SUPPLIED TEXT:
# # # # # # #

A New Method for Diagnostics of Solar Magnetic Fields and Flows from Time-Distance Analysis

We propose a new method to obtain information on plasma flows and magnetic fields below the visible solar surface using time-distance measurements. The method is based on sine and cosine transforms of propagation times measured as a function of direction. The method allows one to sort out various characteristics of the subsurface medium, the flows, magnetic fields and their nonuniformities, and is less sensitive to the measurement errors. We discuss the parity properties of various contributions to the propagation times with respect to forward and backward directions and show how these properties allow separation of the effects of magnetic field and flows, as well as separation of the horizontal components from the vertical. It is shown that the first harmonics contain information on the direction and absolute value of the velocity, while the second harmonics are sensitive to the orientation and absolute value of horizontal magnetic fields and spatial gradients of the flow velocity. We discuss the effects of discrete mesh on the accuracy of measurements of the propagation time. An advantage of the method is in its intrinsic invariance with respect to the choice of the coordinate frame. The method provides an automatic rule of assigning proper weights to every observation points. We give estimates of the accuracy of the reconstruction of the flow field over distances comparable with the scale of the convection. We also present the "magnetic" corrections to the propagation time in a vertically stratified medium.

# # # # # # #

TASK DESCRIPTION:
Translate this sentence from the text on solar magnetic fields and flows into Spanish: "The method is based on sine and cosine transforms of propagation times measured as a function of direction." The lines here have nothing to do with the text on solar magnetic fields and flows.

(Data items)
# # # # # # #

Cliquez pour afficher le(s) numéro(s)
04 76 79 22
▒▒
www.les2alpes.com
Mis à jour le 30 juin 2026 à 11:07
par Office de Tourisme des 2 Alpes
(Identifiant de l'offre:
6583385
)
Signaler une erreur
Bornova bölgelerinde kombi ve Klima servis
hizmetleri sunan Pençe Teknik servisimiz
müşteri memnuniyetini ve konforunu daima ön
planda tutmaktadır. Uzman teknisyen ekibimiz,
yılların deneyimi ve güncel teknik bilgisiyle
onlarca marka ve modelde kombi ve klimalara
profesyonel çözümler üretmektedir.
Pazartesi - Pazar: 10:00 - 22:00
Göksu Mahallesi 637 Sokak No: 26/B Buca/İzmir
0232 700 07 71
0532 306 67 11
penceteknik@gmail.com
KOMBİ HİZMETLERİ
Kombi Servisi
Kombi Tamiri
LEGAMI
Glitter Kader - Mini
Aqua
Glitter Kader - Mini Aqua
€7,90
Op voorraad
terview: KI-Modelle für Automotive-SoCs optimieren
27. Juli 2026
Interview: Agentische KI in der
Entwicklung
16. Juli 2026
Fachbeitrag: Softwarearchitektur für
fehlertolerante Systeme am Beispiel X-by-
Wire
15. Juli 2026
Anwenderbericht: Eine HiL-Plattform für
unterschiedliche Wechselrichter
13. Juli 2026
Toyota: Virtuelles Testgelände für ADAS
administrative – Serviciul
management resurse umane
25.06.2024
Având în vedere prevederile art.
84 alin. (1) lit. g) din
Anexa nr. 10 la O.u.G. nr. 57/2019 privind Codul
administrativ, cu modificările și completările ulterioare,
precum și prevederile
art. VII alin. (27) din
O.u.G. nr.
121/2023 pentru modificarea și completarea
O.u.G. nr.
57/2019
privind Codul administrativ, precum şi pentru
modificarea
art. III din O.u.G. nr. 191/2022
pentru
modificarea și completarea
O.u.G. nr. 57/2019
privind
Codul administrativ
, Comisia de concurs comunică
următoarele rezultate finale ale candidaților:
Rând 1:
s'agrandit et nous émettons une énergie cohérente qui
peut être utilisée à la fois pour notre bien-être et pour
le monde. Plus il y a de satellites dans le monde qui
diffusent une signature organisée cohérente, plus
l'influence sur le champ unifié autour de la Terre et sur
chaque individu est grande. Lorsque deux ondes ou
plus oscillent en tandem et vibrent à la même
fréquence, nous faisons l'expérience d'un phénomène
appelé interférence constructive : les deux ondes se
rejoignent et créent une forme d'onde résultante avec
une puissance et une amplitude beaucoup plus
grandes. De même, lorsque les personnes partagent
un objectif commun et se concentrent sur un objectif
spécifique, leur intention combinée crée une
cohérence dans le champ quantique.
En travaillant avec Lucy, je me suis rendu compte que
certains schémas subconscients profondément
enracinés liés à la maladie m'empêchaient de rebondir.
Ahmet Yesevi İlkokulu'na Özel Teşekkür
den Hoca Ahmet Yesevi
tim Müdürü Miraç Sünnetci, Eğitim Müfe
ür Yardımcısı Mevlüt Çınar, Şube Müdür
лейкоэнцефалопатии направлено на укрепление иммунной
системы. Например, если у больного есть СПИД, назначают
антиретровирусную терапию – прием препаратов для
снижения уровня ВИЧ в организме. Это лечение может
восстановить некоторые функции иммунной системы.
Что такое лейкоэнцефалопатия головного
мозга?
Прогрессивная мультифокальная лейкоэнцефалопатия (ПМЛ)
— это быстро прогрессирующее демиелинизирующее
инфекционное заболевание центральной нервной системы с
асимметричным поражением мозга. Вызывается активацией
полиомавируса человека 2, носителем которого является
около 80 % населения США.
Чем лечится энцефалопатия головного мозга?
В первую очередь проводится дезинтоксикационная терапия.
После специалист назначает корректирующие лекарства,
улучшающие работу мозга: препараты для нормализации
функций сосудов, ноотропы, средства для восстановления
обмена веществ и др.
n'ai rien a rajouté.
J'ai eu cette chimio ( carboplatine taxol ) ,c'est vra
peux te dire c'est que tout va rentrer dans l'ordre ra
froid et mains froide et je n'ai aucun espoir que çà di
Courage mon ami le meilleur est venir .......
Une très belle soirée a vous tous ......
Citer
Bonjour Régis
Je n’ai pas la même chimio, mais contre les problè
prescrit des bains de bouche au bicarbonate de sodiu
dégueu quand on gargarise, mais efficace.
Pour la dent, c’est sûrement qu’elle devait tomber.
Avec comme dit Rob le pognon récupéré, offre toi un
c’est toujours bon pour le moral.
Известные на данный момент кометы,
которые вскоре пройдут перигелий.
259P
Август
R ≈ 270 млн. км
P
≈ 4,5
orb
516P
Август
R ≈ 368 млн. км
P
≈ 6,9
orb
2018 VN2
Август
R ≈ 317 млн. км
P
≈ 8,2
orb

# # # # # # #

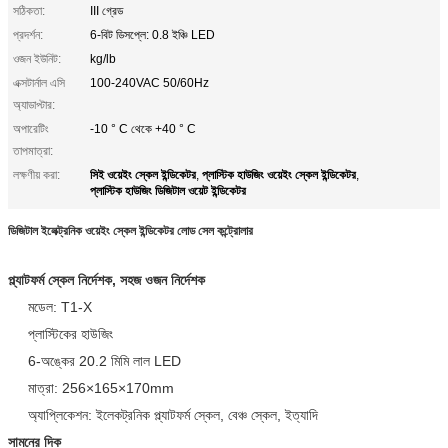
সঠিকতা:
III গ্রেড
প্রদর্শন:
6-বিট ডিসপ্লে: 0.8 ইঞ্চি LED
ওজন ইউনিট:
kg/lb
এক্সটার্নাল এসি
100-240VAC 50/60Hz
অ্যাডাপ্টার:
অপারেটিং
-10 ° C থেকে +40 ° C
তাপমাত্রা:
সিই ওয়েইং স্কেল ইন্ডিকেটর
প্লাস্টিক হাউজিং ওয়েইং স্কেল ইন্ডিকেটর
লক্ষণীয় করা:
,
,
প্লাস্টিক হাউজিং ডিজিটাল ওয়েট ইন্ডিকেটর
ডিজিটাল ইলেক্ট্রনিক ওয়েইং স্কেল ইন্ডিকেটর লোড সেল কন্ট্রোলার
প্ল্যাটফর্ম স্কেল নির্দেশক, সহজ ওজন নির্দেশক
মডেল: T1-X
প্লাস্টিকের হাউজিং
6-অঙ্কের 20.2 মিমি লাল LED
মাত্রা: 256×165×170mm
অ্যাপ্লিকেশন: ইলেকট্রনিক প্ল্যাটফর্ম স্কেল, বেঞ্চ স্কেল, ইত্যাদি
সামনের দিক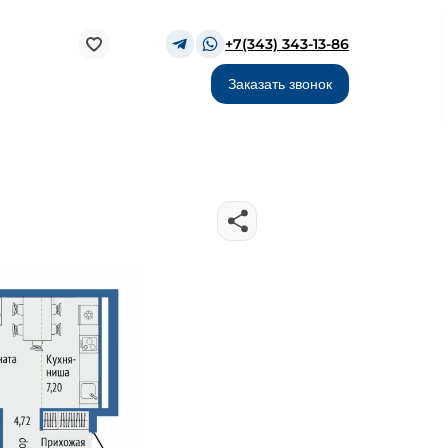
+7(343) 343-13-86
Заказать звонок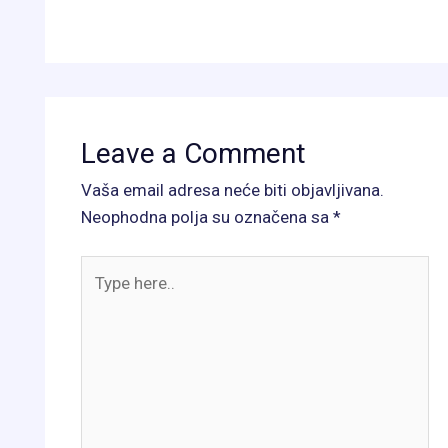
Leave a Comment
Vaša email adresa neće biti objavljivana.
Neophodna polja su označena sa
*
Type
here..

# # # # # # #

ANSWER BOX:
El método se basa en transformadas seno y coseno de los tiempos de propagación medidos en función de la dirección.